MRSA can be life-threatening. “People are really worried about it,” Wiltermood said. “But there is a community-acquired rate in Butte County of about 5 percent, and now 50 percent of staph infections are resistant to methicillin, so if you’ve got staph, you’ve got a 50-50 chance that it’s MRSA.”
Until recently, before advances in medicine yielded faster screening, a MRSA test took 24-48 hours.
“If a patient exhibited symptoms during the course of their stay, we couldn’t definitively say they didn’t get it here,” Wiltermood explained, “so in order to be honest about the reporting, we were saying it was hospital-acquired when they could have brought it in with them.
“We had a little bit higher rate we were reporting—it wasn’t huge, but it was higher. Now that we’ve got a two-hour rapid screen that we give to our high-risk patients, our MRSA rate has gone through the floor.
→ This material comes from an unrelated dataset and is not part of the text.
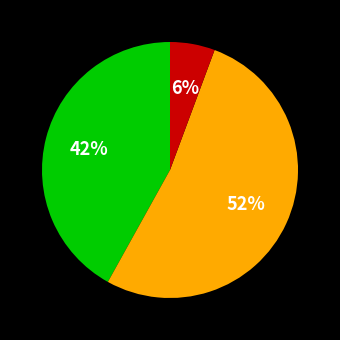

To the nearest percent, what is the average slice percentage?

33%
“Because it’s publicly reported data, we’re spending more money up front even though it doesn’t necessarily change the course of treatment, doesn’t necessarily change anything for the patient; we’re doing it just for the numbers.”
Enloe is certainly not alone in facing these pressures. Reimbursements linked to performance put value on stats beyond marketing and public relations.
There’s a balance.
“I think that the publicly reported data is one of the more costly and time-consuming changes that has come out of the health-reform movement,” said Dr. Marcia Nelson, vice president of medical affairs at Enloe. “But the transparency and accountability that comes with sharing our performance has really raised the bar and made people aware that we really need to be looking all the time to improve care.”